Saturday, January 17, 2015

Making my Dreams Surreal!

I am very happy to have heard Beth Lily speak about how her projects have developed over time, and how it’s a trail and error process. I think it is true that it can take years to get results, and to figure out why you want or need to do something.  I didn’t think that I needed to express some of the things that haunt me on a daily basis, but I am learning that sometimes it’s necessary. This past week, I watched probably 10 minutes of news, and went to sleep to a terrifying dream Wednesday night. This was a new one of many similar recurring nightmares I have been experiencing since I was 10. I don’t know why these dreams are recurring other than it being in my subconscious. This particular dream was different than most of my usual ones. It involved witnessing and being a hostage to a terror attack, trying to contact my family without any luck, and being alone trying to defend myself with weapons I didn’t remember how to load. I knew these events weren’t real, but in my deep sleep every scenario was a tense visual reality.



This has me searching for a way to visually cast these scenarios out of my conscious to hopefully end these nightmares. I have been looking into surreal photography, and have found a few artists who styles have peaked my interest. Terra Kate is the one I have been drawn to the most out of all the ones I have found online. I can actually relate more to the depicted realities in her images, than I would have if I saw them a year ago based on my experiences.  I am interested in the dream like state, and how I could possible represent my trails into something surreal.


 Online I found an article about dream interpretation and it stated that there are 4 categories of dreams: Precognitive, Warning, Factual, and Inspirational. I think this approach will help me find a way to understand which categories my dreams fall into, and how to visually represent their abstract qualities visually.





Saturday, January 10, 2015

Army Brat Life


In 2012 there was a flood at my parents home in Louisiana, where a lot of my belongings were water damaged.

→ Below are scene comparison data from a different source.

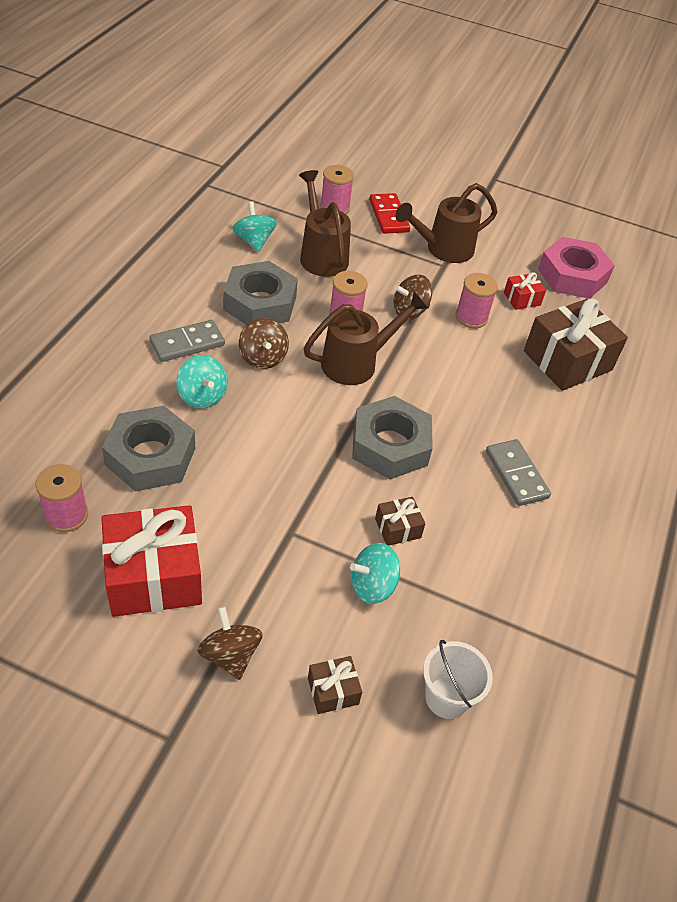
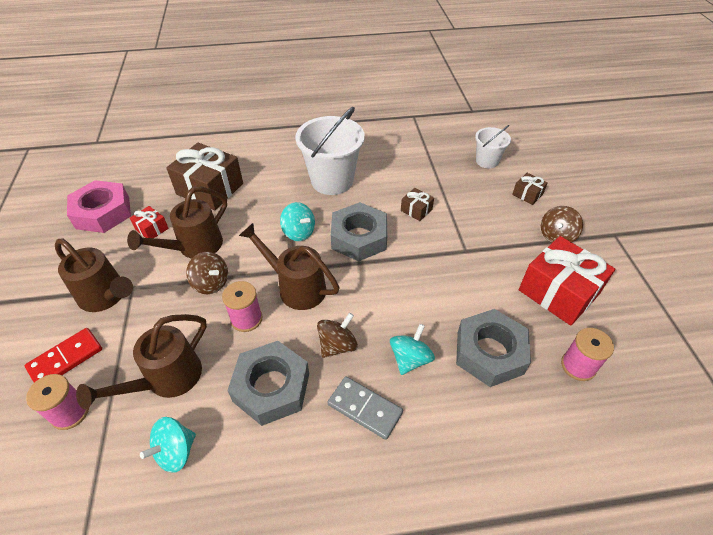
camera: 115 degrees left, 0 degrees up
turquoise spinning top [350,543,400,604] -> turquoise spinning top moved to [280,202,315,241]
pink spool [456,273,498,329] -> brown watering can [127,187,227,259]
grey domino [486,439,551,506] -> white bucket [295,107,365,195]

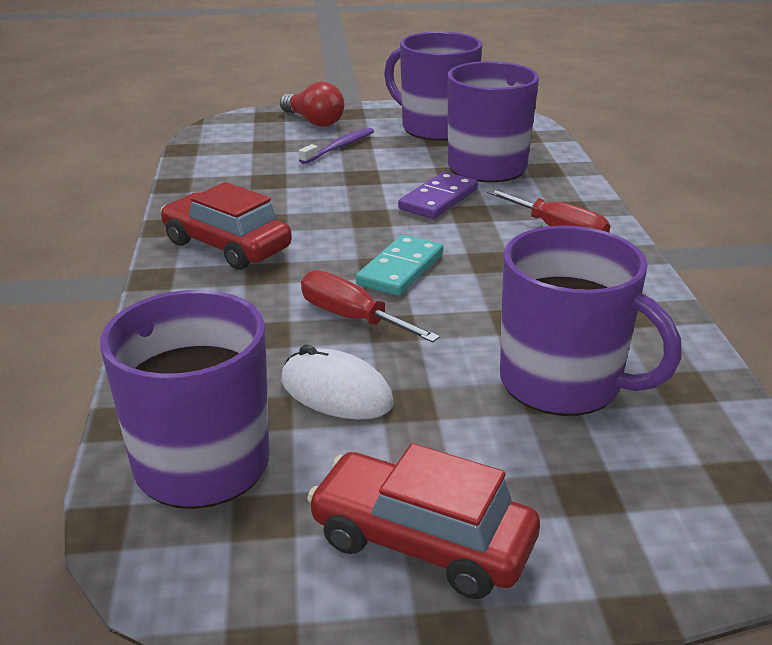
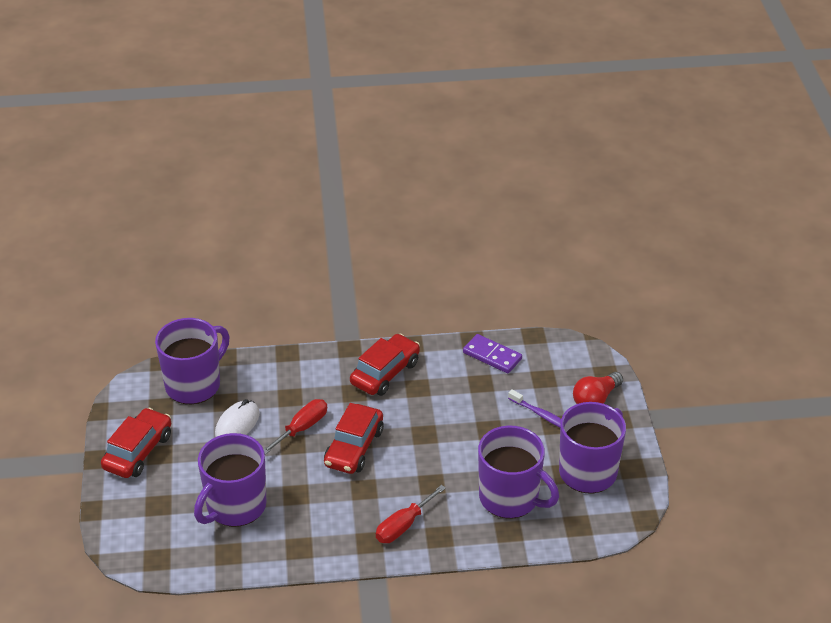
camera: 90 degrees right, 10 degrees up
turquoise domino [356,235,443,296] -> red car [324,403,384,474]
purple domino [398,172,478,219] -> purple domino moved to [463,334,522,373]

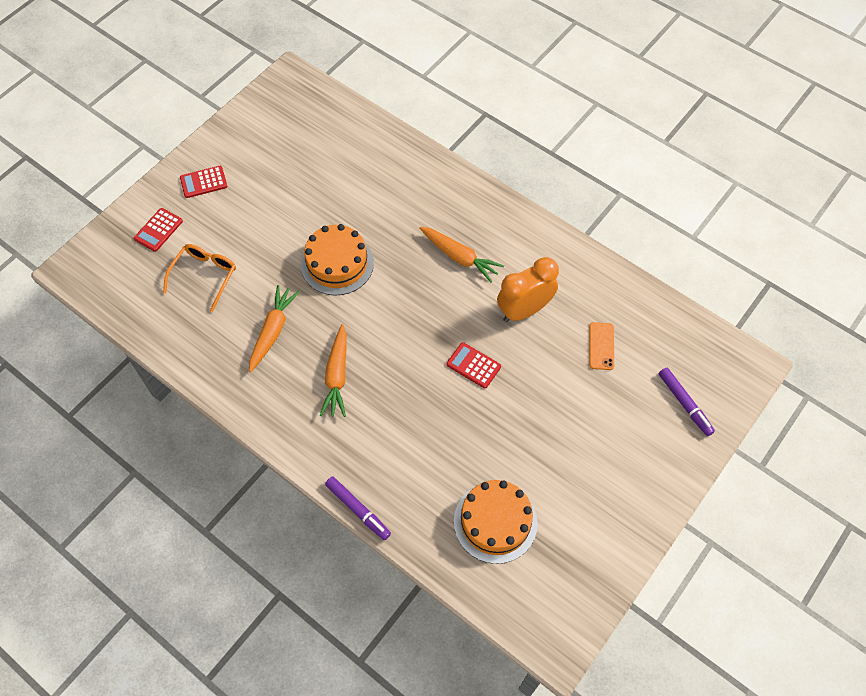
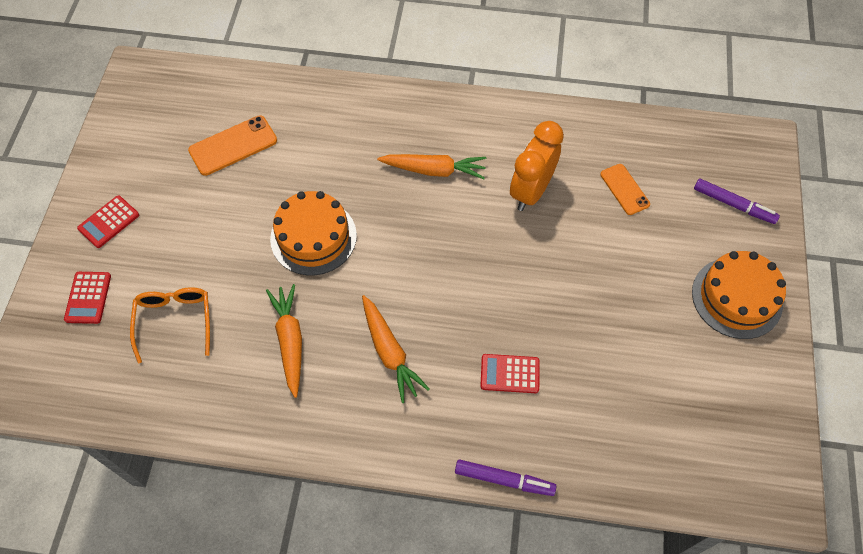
camera: 30 degrees left, 0 degrees up
red calculator [447,342,501,389] -> red calculator moved to [480,354,540,393]
orange cake [454,480,538,564] -> orange cake moved to [692,251,786,339]
none -> orange phone [188,115,277,176]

Last week while I was home I started organizing more of the storage containers in my room. I found some souvenirs along with 3 letters that were written back in 2003 to my father and uncle who were deployed in Iraq. It bought back a lot of memories, and I started thinking about who I was then, and who I have become now.

Looking at these letters instantly bought back tears I couldn’t fight. These little souvenirs have shaped some part of my identity, and play a large roll in the anxiety I continue to carry from being that ten-year old girl. I can still see that little girl who can’t stand to watch the news because of the fear to recognize a name on the screen. There are many untold stories that I am just now learning to remove the shield away from. One thing that still haunts me even now being almost 23 is the recurring dreams about terror.

Now that there had been attacks in Paris this past week, it’s bringing back up the dreams I started to have when I was younger. That is the reason why I can’t watch the news, as much as it is supposed to keep you informed it keeps me scared because I feel like they only tell you the negative things. It makes me nervous to think that my friends now will have to go to another place to fight. I have always been that girl, no matter how old I get, I can’t run from the fears I’ve developed from being a Brat, and that’s the scariest part. While I am happy I found my letters, I wasn’t expecting them to bring so much worry back into my mind.